February 7, 2023

The Language of Color: Private and Public Eudemonia

Event Series: A Bent but Beautiful World: Literature, Art, and the Environment

Showing the The Language of Color: Private and Public Eudemonia Video

Estelle Thompson is a British abstract painter who lives and works in London and Barbados. In this talk, she will look at her use of light and color in painting and built environment public commissions. As an artist, curator, educator, and designer, Thompson has always considered color as fundamental to all aspects of our lives. She celebrates its environmental function and positive power for humanity. She passionately explores color, form, space, and geography to extend the history of abstraction, optics, and contemporary aesthetics. She will also consider the overlap of studio practice research, so key to her large-scale public commissions, such as Milton Keynes Theatre, Quaglino’s restaurant in London, and various hospital and university buildings across the United Kingdom. Thompson will touch on artistic freedom and social responsibility, the nuts and bolts of commissioning, and the ethics of working as an artist both in the private or public sphere. She will also share how she spent two years living and working in Barbados during the COVID-19 pandemic, where the island’s location and environment further influenced her practice and philosophy.
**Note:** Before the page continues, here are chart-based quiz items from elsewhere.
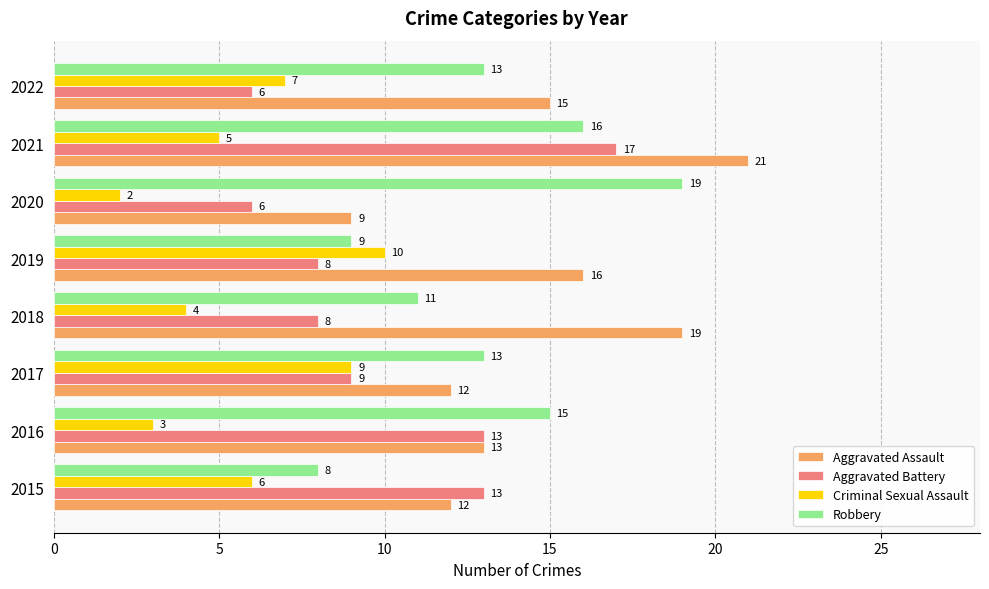

The value of Robbery at 2019 is 16. True or false?

False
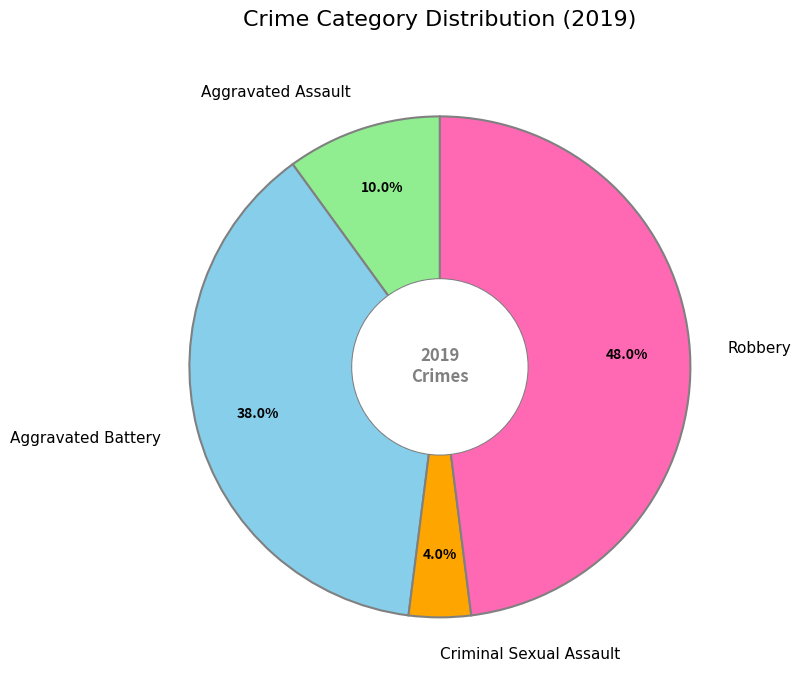

Is the sum of Aggravated Assault and Aggravated Battery greater than half?

No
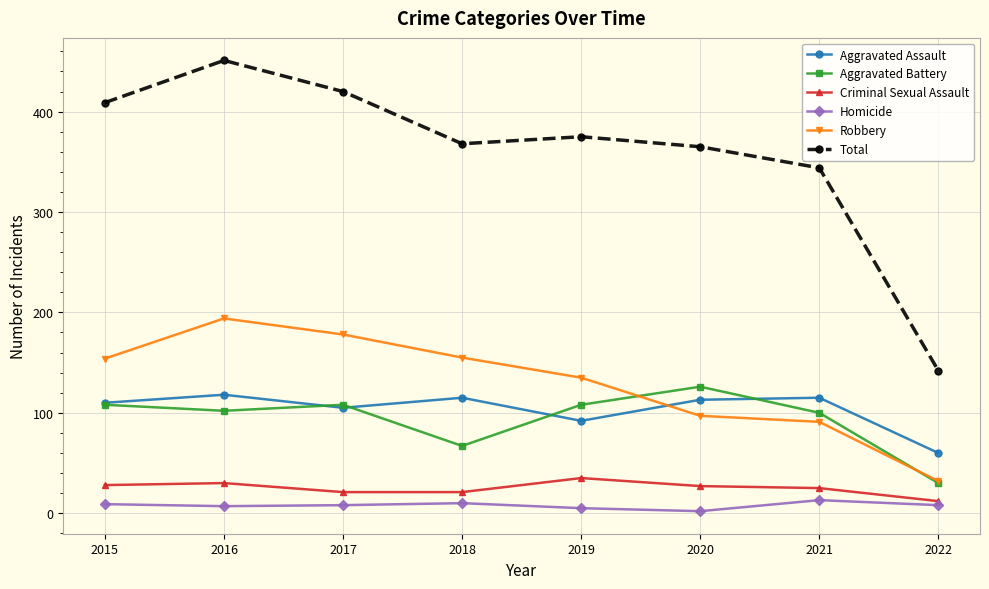

What is the value of the Criminal Sexual Assault point at the 3rd from the left?

21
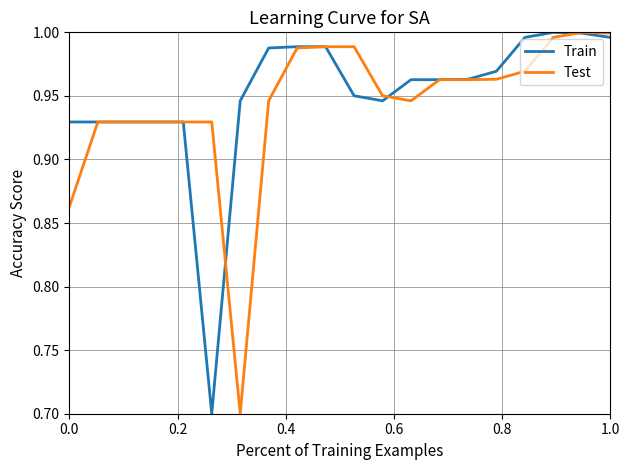

List the series in order of their overall mean, highest first.

Train, Test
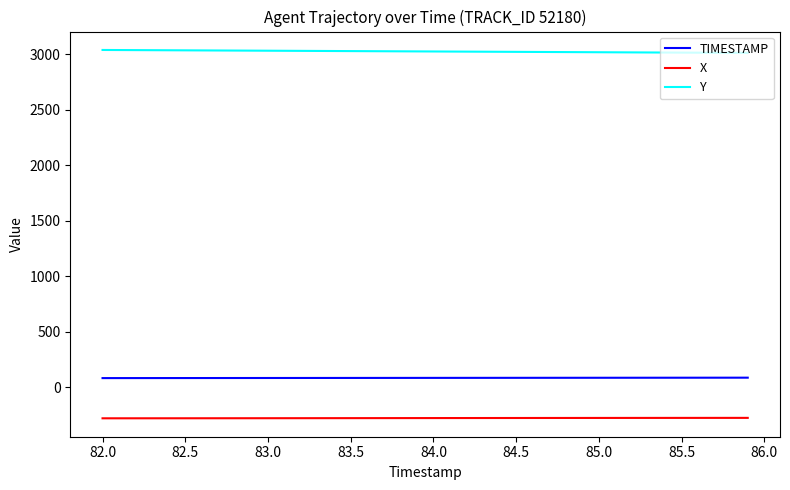

True or false: Y and X intersect in this chart.

False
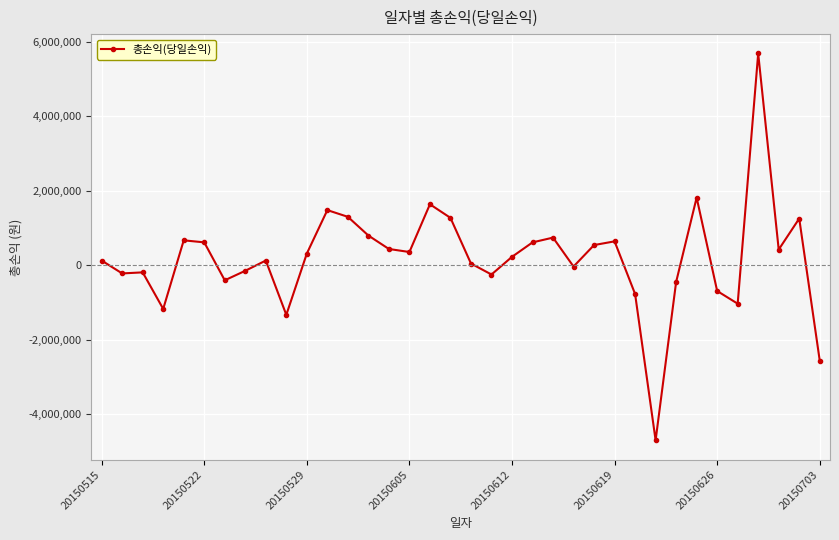

Is this an area chart (filled region under the line)?

No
Michael Scott, director of the Future of the Humanities Project, will provide opening and closing remarks, and Kathryn Temple, a Future of the Humanities Project senior fellow, will moderate a Q&A session following the presentation.

This event is sponsored by the Future of the Humanities Project; the Georgetown Humanities Initiative; the Georgetown Master's Program in the Engaged and Public HumanitiesCampion Hall, Oxford; and the Las Casas Institute (Blackfriars Hall, Oxford). It is part of the one-year-long series A Bent but Beautiful World: Literature, Art, and the Environment.
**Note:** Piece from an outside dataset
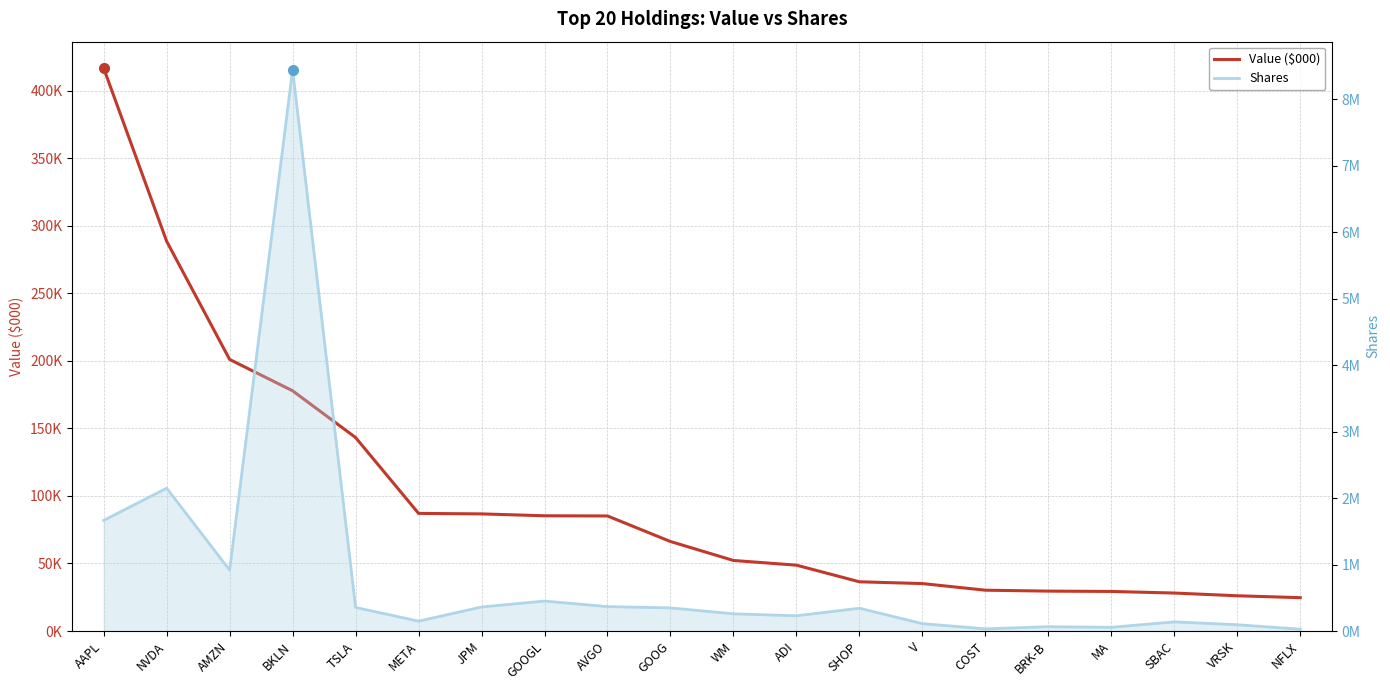

True or false: Shares and Value ($000) intersect in this chart.

False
Image courtesy of the artist: Estelle Thompson, Green Flash 2020-2021 (detail), Oil on panel 41 x 31 cm.

Participants

Estelle Thompson

Estelle Thompson

Estelle Thompson is a British abstract painter who lives and works in London and Barbados. She has exhibited internationally, curated exhibitions in Europe and the Caribbean, and received commissions to incorporate color in the built environment of buildings across the United Kingdom. She is currently professor at the Slade School of Fine Art, University College London. Thompson’s studio practice centers on color, light, form, pictorial space, and geometry. Her works are held in major public collections including the Arts Council of Great Britain, the British Council, and the British Museum.

Kathryn Temple

Kathryn Temple

Kathryn Temple (moderator) is a professor in the Department of English at Georgetown University where she has taught since 1994. She specializes in the study of law and the humanities. Among her publications are Loving Justice: Legal Emotions in William Blackstone’s England (2019) and the co-edited Research Handbook on Law and Emotions (2021). Her humanities outreach activities include work with military veterans and the incarcerated.